Photo by Michael Muller
The last time that Cut Copy performed in Miami outside of Ultra Music Festival (which the Aussie outfit has played three times so far), it was for a couple of back-to-back concerts at downtown's Grand Central.
The band sold out one night. So the venue took a gamble and booked the band for second evening. The wager paid off with a completely packed venue for both shows.
So how does a band all the way from Australia, with no Billboard chart toppers -- or any real chart appearances to speak of -- become such a popular touring act?
"We always try to make it the best show possible," explains guitarist Tim Hoey, "so it makes people want to come back again and bring friends."
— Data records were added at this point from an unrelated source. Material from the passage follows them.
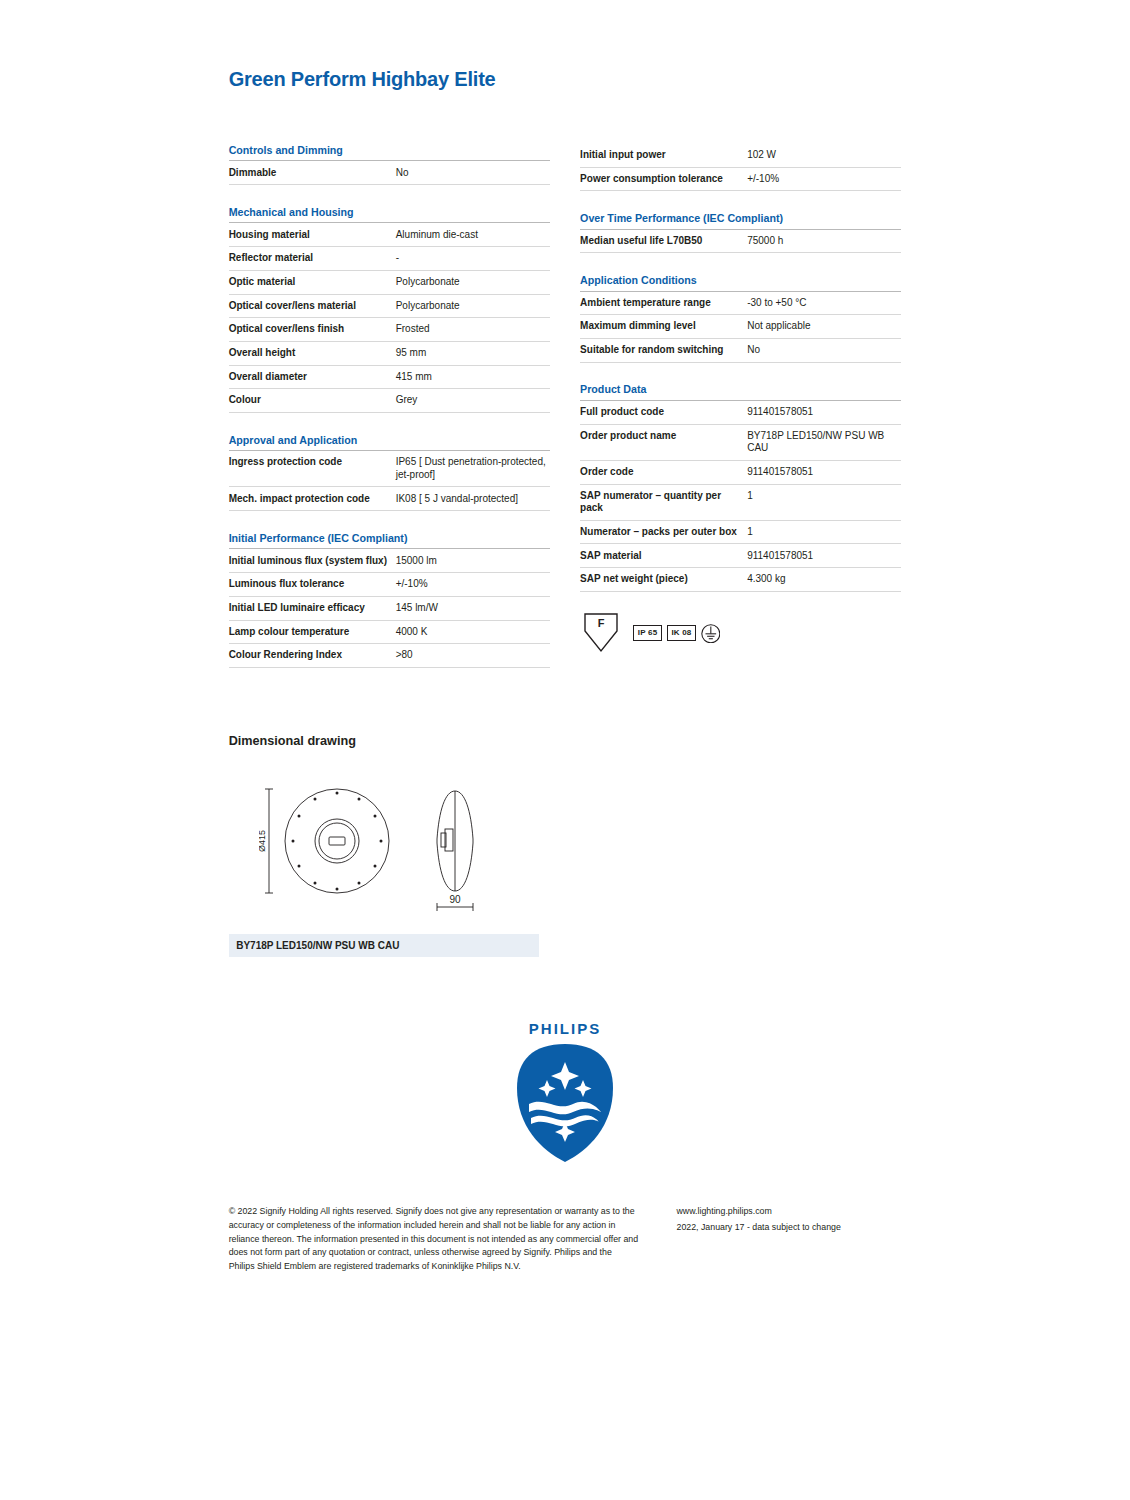Green Perform Highbay Elite
Controls and Dimming
| Dimmable | No |
Mechanical and Housing
| Housing material | Aluminum die-cast |
| Reflector material | - |
| Optic material | Polycarbonate |
| Optical cover/lens material | Polycarbonate |
| Optical cover/lens finish | Frosted |
| Overall height | 95 mm |
| Overall diameter | 415 mm |
| Colour | Grey |
Approval and Application
| Ingress protection code | IP65 [ Dust penetration-protected, jet-proof] |
| Mech. impact protection code | IK08 [ 5 J vandal-protected] |
Initial Performance (IEC Compliant)
| Initial luminous flux (system flux) | 15000 lm |
| Luminous flux tolerance | +/-10% |
| Initial LED luminaire efficacy | 145 lm/W |
| Lamp colour temperature | 4000 K |
| Colour Rendering Index | >80 |
| Initial input power | 102 W |
| Power consumption tolerance | +/-10% |
Over Time Performance (IEC Compliant)
| Median useful life L70B50 | 75000 h |
Application Conditions
| Ambient temperature range | -30 to +50 °C |
| Maximum dimming level | Not applicable |
| Suitable for random switching | No |
Product Data
| Full product code | 911401578051 |
| Order product name | BY718P LED150/NW PSU WB CAU |
| Order code | 911401578051 |
| SAP numerator – quantity per pack | 1 |
| Numerator – packs per outer box | 1 |
| SAP material | 911401578051 |
| SAP net weight (piece) | 4.300 kg |
F
IP 65 IK 08
Dimensional drawing
Ø415 90
BY718P LED150/NW PSU WB CAU
PHILIPS
© 2022 Signify Holding All rights reserved. Signify does not give any representation or warranty as to the accuracy or completeness of the information included herein and shall not be liable for any action in reliance thereon. The information presented in this document is not intended as any commercial offer and does not form part of any quotation or contract, unless otherwise agreed by Signify. Philips and the Philips Shield Emblem are registered trademarks of Koninklijke Philips N.V.
www.lighting.philips.com
2022, January 17 - data subject to change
Hoey and his bandmates just started the latest leg of their North American tour, which launched in Canada, and will bring them back to Miami only three months after their appearance at Ultra 2014 in March.
"We've been [to Miami] a lot for Ultra Music Festival, which is another beast all together, so it's kind of good that we are going and doing headlining shows there. You guys have a lot of sunshine and ocean, and that makes it kind of easy coming from Australia."
The guys are currently on the road supporting their latest effort, Free Your Mind, an album that marks a slight departure from previous work.
Where 2011's Zonoscope toyed with cheery New Wave in the vein of Men at Work and 2008's In Ghost Colors experimented with icy beats and angular synth work, this most recent release mixes psychedelia, acid rock, and house, while still sounding like the Cut Copy that everyone knows and loves.